## ASSIGNED TASK
Reproduce the lines of every item below, substituting "Tiere" for each occurrence of "Hunde" and leaving all other text untouched.

[Records from a data source]

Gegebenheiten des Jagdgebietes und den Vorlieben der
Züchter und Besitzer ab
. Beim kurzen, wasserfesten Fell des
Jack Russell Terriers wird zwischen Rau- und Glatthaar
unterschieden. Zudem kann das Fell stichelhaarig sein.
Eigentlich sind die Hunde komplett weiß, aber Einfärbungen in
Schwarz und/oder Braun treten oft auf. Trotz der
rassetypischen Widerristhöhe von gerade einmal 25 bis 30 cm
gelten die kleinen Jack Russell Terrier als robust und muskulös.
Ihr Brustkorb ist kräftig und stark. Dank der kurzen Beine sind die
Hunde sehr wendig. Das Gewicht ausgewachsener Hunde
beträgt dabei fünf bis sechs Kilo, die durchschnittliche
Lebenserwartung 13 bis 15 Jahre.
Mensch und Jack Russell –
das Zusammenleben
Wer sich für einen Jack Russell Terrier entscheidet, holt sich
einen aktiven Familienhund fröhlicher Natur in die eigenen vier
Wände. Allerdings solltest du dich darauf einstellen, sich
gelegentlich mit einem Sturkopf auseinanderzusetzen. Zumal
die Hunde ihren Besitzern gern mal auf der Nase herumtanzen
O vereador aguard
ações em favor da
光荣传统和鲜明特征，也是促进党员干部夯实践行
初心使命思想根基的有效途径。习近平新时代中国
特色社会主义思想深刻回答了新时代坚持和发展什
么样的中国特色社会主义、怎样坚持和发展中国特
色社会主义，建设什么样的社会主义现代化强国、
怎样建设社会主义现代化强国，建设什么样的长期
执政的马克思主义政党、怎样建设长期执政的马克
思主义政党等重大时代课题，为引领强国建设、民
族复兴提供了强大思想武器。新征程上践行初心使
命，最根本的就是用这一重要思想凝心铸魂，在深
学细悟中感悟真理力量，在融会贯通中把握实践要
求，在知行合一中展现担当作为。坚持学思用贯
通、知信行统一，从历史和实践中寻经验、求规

## RESPONSE AREA
Gegebenheiten des Jagdgebietes und den Vorlieben der
Züchter und Besitzer ab
. Beim kurzen, wasserfesten Fell des
Jack Russell Terriers wird zwischen Rau- und Glatthaar
unterschieden. Zudem kann das Fell stichelhaarig sein.
Eigentlich sind die Tiere komplett weiß, aber Einfärbungen in
Schwarz und/oder Braun treten oft auf. Trotz der
rassetypischen Widerristhöhe von gerade einmal 25 bis 30 cm
gelten die kleinen Jack Russell Terrier als robust und muskulös.
Ihr Brustkorb ist kräftig und stark. Dank der kurzen Beine sind die
Tiere sehr wendig. Das Gewicht ausgewachsener Tiere
beträgt dabei fünf bis sechs Kilo, die durchschnittliche
Lebenserwartung 13 bis 15 Jahre.
Mensch und Jack Russell –
das Zusammenleben
Wer sich für einen Jack Russell Terrier entscheidet, holt sich
einen aktiven Familienhund fröhlicher Natur in die eigenen vier
Wände. Allerdings solltest du dich darauf einstellen, sich
gelegentlich mit einem Sturkopf auseinanderzusetzen. Zumal
die Tiere ihren Besitzern gern mal auf der Nase herumtanzen
O vereador aguard
ações em favor da
光荣传统和鲜明特征，也是促进党员干部夯实践行
初心使命思想根基的有效途径。习近平新时代中国
特色社会主义思想深刻回答了新时代坚持和发展什
么样的中国特色社会主义、怎样坚持和发展中国特
色社会主义，建设什么样的社会主义现代化强国、
怎样建设社会主义现代化强国，建设什么样的长期
执政的马克思主义政党、怎样建设长期执政的马克
思主义政党等重大时代课题，为引领强国建设、民
族复兴提供了强大思想武器。新征程上践行初心使
命，最根本的就是用这一重要思想凝心铸魂，在深
学细悟中感悟真理力量，在融会贯通中把握实践要
求，在知行合一中展现担当作为。坚持学思用贯
通、知信行统一，从历史和实践中寻经验、求规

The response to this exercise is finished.